(Records from a collection)
_ _ _ _
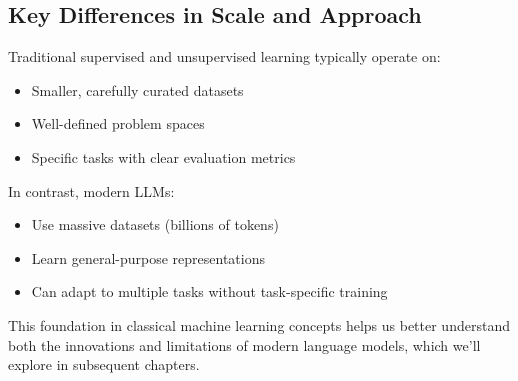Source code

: \subsection{Key Differences in Scale and Approach}

Traditional supervised and unsupervised learning typically operate on:
\begin{itemize}[noitemsep]
    \item Smaller, carefully curated datasets
    \item Well-defined problem spaces
    \item Specific tasks with clear evaluation metrics
\end{itemize}

In contrast, modern LLMs:
\begin{itemize}[noitemsep]
    \item Use massive datasets (billions of tokens)
    \item Learn general-purpose representations
    \item Can adapt to multiple tasks without task-specific training
\end{itemize}

This foundation in classical machine learning concepts helps us better understand both the innovations and limitations of modern language models, which we'll explore in subsequent chapters. 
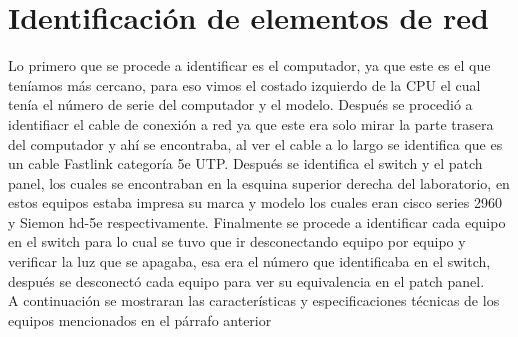 \documentclass{udpreport}
\begin{document}
	\section{Identificación de elementos de red}
		Lo primero que se procede a identificar es el computador, ya que este es el que teníamos más cercano, para eso vimos 		el costado izquierdo de la CPU el cual tenía el número de serie del computador y el modelo. Después se procedió a identifiacr 		el cable de conexión a red ya que este era solo mirar la parte trasera del computador y ahí se encontraba, al ver el cable 		a lo largo se identifica que es un cable Fastlink categoría 5e UTP. Después se identifica el switch y el patch panel, los 		cuales se encontraban en la esquina superior derecha del laboratorio, en estos equipos estaba impresa su marca y modelo 		los cuales eran cisco series 2960 y Siemon hd-5e respectivamente. Finalmente se procede a identificar cada equipo en 			el switch para lo cual se tuvo que ir desconectando equipo por equipo y verificar la luz que se apagaba, esa era el 		número que identificaba en el switch, después se desconectó cada equipo para ver su equivalencia en el patch panel.\\
		A continuación se mostraran las características y especificaciones técnicas de los equipos mencionados en el párrafo 			anterior\\
\end{document}

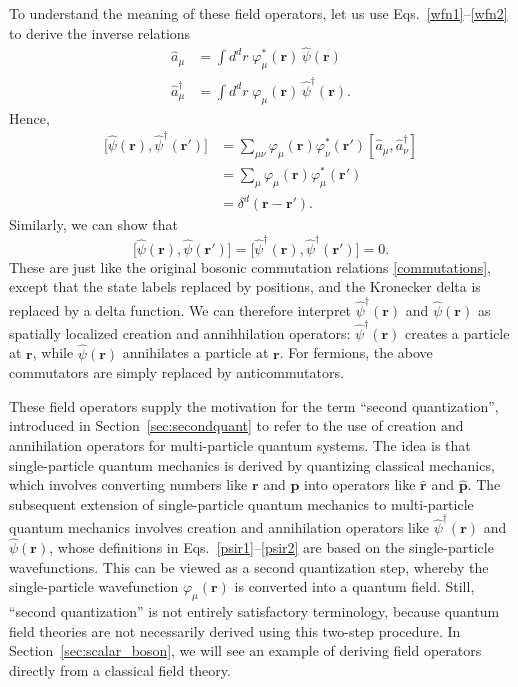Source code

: \documentclass[prx,12pt]{revtex4-2}
\begin{document}
To understand the meaning of these field operators, let us use
Eqs.~\eqref{wfn1}--\eqref{wfn2} to derive the inverse relations
\begin{align}
  \hat{a}_\mu &= \int d^dr \; \varphi_\mu^*(\mathbf{r}) \, \hat{\psi}(\mathbf{r}) \\
  \hat{a}_\mu^\dagger &= \int d^dr \; \varphi_\mu(\mathbf{r}) \, \hat{\psi}^\dagger(\mathbf{r}).
\end{align}
Hence,
\begin{align}
  \big[\hat{\psi}(\mathbf{r}), \hat{\psi}^\dagger(\mathbf{r}')\big]
  &= \sum_{\mu\nu} \varphi_\mu(\mathbf{r}) \varphi_\nu^*(\mathbf{r}')
  \left[\hat{a}_\mu, \hat{a}_\nu^\dagger\right] \\
  &= \sum_{\mu} \varphi_\mu(\mathbf{r}) \varphi_\mu^*(\mathbf{r}') \\
  &= \delta^d(\mathbf{r}-\mathbf{r}').
\end{align}
Similarly, we can show that
\begin{equation}
  \big[\hat{\psi}(\mathbf{r}), \hat{\psi}(\mathbf{r}')\big]
  = \big[\hat{\psi}^\dagger(\mathbf{r}), \hat{\psi}^\dagger(\mathbf{r}')\big]
  = 0.
\end{equation}
These are just like the original bosonic commutation relations
\eqref{commutations}, except that the state labels replaced by
positions, and the Kronecker delta is replaced by a delta function.
We can therefore interpret $\hat{\psi}^\dagger(\mathbf{r})$ and
$\hat{\psi}(\mathbf{r})$ as spatially localized creation and
annihhilation operators: $\hat{\psi}^\dagger(\mathbf{r})$ creates a
particle at $\mathbf{r}$, while $\hat{\psi}(\mathbf{r})$ annihilates a
particle at $\mathbf{r}$.  For fermions, the above commutators are
simply replaced by anticommutators.

\label{second_quantization_terminology}
These field operators supply the motivation for the term ``second
quantization'', introduced in Section~\ref{sec:secondquant} to refer
to the use of creation and annihilation operators for multi-particle
quantum systems.  The idea is that single-particle quantum mechanics
is derived by quantizing classical mechanics, which involves
converting numbers like $\mathbf{r}$ and $\mathbf{p}$ into operators
like $\hat{\mathbf{r}}$ and $\hat{\mathbf{p}}$.  The subsequent
extension of single-particle quantum mechanics to multi-particle
quantum mechanics involves creation and annihilation operators like
$\hat{\psi}^\dagger(\mathbf{r})$ and $\hat{\psi}(\mathbf{r})$, whose
definitions in Eqs.~\eqref{psir1}--\eqref{psir2} are based on the
single-particle wavefunctions.  This can be viewed as a second
quantization step, whereby the single-particle wavefunction
$\varphi_\mu(\mathbf{r})$ is converted into a quantum field.  Still,
``second quantization'' is not entirely satisfactory terminology,
because quantum field theories are not necessarily derived using this
two-step procedure.  In Section~\ref{sec:scalar_boson}, we will see an
example of deriving field operators directly from a classical field
theory.
\end{document}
_ _ _ _
● INSTRUCTIONS FOR THE TASK: Where the data above reaches the line holding "Traditional supervised and", begin printing, and stop after the line holding "In contrast, modern". Each line must be reproduced exactly, with nothing else added.

● RESPONSE BOX:
Traditional supervised and unsupervised learning typically operate on:
\begin{itemize}[noitemsep]
    \item Smaller, carefully curated datasets
    \item Well-defined problem spaces
    \item Specific tasks with clear evaluation metrics
\end{itemize}

In contrast, modern LLMs:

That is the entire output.